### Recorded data
↓↓↓

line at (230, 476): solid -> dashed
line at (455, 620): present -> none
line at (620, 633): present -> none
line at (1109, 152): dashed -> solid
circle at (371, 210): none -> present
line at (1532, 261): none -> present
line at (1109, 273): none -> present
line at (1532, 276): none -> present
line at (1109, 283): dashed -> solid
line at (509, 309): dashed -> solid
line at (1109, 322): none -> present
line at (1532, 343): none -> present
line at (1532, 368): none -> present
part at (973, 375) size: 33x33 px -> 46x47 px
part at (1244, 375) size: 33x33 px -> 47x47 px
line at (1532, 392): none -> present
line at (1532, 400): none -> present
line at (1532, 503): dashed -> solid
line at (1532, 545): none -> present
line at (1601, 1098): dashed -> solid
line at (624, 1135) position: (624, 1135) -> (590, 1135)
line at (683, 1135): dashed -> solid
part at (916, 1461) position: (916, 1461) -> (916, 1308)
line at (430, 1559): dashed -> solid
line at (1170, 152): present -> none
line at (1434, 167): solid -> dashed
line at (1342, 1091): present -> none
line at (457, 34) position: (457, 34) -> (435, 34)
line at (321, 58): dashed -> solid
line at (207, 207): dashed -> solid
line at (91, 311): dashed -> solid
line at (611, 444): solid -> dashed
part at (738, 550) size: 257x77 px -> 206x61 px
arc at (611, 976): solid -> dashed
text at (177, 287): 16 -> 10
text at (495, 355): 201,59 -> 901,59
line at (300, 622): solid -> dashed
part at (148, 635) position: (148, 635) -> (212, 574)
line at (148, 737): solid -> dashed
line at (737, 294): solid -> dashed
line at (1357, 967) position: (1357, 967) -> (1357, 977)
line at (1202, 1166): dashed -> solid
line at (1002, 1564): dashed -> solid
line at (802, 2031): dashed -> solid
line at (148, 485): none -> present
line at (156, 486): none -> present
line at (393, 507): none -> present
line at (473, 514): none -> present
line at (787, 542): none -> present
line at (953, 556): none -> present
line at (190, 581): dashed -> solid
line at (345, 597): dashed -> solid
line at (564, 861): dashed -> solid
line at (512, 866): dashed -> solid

↑↑↑

### TASK BRIEF
Change every "dashed" in the data above to "broken" and write all the lines out again, keeping everything else the same.

### SOLUTION TO THIS EXERCISE
line at (230, 476): solid -> broken
line at (455, 620): present -> none
line at (620, 633): present -> none
line at (1109, 152): broken -> solid
circle at (371, 210): none -> present
line at (1532, 261): none -> present
line at (1109, 273): none -> present
line at (1532, 276): none -> present
line at (1109, 283): broken -> solid
line at (509, 309): broken -> solid
line at (1109, 322): none -> present
line at (1532, 343): none -> present
line at (1532, 368): none -> present
part at (973, 375) size: 33x33 px -> 46x47 px
part at (1244, 375) size: 33x33 px -> 47x47 px
line at (1532, 392): none -> present
line at (1532, 400): none -> present
line at (1532, 503): broken -> solid
line at (1532, 545): none -> present
line at (1601, 1098): broken -> solid
line at (624, 1135) position: (624, 1135) -> (590, 1135)
line at (683, 1135): broken -> solid
part at (916, 1461) position: (916, 1461) -> (916, 1308)
line at (430, 1559): broken -> solid
line at (1170, 152): present -> none
line at (1434, 167): solid -> broken
line at (1342, 1091): present -> none
line at (457, 34) position: (457, 34) -> (435, 34)
line at (321, 58): broken -> solid
line at (207, 207): broken -> solid
line at (91, 311): broken -> solid
line at (611, 444): solid -> broken
part at (738, 550) size: 257x77 px -> 206x61 px
arc at (611, 976): solid -> broken
text at (177, 287): 16 -> 10
text at (495, 355): 201,59 -> 901,59
line at (300, 622): solid -> broken
part at (148, 635) position: (148, 635) -> (212, 574)
line at (148, 737): solid -> broken
line at (737, 294): solid -> broken
line at (1357, 967) position: (1357, 967) -> (1357, 977)
line at (1202, 1166): broken -> solid
line at (1002, 1564): broken -> solid
line at (802, 2031): broken -> solid
line at (148, 485): none -> present
line at (156, 486): none -> present
line at (393, 507): none -> present
line at (473, 514): none -> present
line at (787, 542): none -> present
line at (953, 556): none -> present
line at (190, 581): broken -> solid
line at (345, 597): broken -> solid
line at (564, 861): broken -> solid
line at (512, 866): broken -> solid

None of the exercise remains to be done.